## ACTION ITEM
When you reach a picture, skip it, and retype every line below exactly.

## DATA TO USE
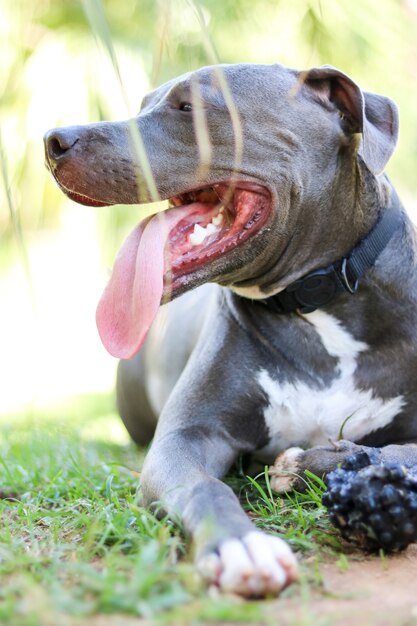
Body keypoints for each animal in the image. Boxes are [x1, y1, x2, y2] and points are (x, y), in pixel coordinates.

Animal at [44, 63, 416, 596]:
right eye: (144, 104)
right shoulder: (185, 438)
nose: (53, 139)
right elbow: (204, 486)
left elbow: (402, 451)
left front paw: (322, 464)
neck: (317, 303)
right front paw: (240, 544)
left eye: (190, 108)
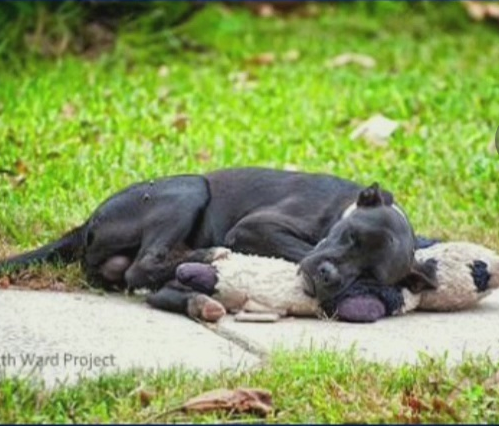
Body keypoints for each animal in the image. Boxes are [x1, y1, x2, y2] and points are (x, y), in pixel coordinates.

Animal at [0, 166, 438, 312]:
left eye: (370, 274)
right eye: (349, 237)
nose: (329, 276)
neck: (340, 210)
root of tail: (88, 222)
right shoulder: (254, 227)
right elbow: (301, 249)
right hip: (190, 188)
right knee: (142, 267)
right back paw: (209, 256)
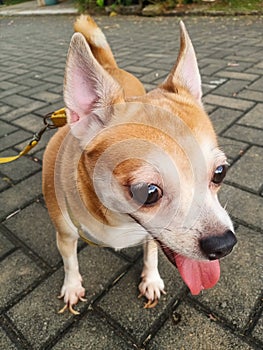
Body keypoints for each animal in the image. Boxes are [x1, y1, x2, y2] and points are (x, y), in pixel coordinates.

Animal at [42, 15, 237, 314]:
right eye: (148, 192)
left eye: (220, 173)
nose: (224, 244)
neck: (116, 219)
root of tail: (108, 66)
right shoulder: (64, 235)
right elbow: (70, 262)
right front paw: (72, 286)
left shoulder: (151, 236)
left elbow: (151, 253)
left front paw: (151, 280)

## RESPONSE BELOW
Body keypoints for each animal in the image. Boxes are [x1, y1, x2, y2] and points are (x, y), in pixel coordinates.

Animal at [44, 63, 416, 596]:
right eye: (144, 104)
right shoulder: (185, 438)
nose: (53, 139)
right elbow: (204, 486)
left elbow: (402, 451)
left front paw: (322, 464)
neck: (317, 303)
right front paw: (240, 544)
left eye: (190, 108)
Body keypoints for each animal in the image. Boxes are [x1, y1, x2, y2] and points are (x, y), in pixel coordinates.

Animal at [0, 166, 438, 312]:
left eye: (370, 274)
right eye: (349, 237)
nose: (329, 276)
neck: (340, 210)
root of tail: (88, 222)
right shoulder: (254, 227)
right elbow: (301, 249)
right hip: (190, 188)
right knee: (142, 267)
right back paw: (209, 256)
Body keypoints for each animal in the image. Boxes are [x1, y1, x2, y2] and points are (x, y), in pixel coordinates.

Animal at [42, 15, 237, 314]:
right eye: (148, 192)
left eye: (220, 173)
nose: (224, 244)
neck: (116, 219)
root of tail: (108, 66)
right shoulder: (64, 235)
right elbow: (70, 262)
right front paw: (72, 286)
left shoulder: (151, 236)
left elbow: (151, 253)
left front paw: (151, 280)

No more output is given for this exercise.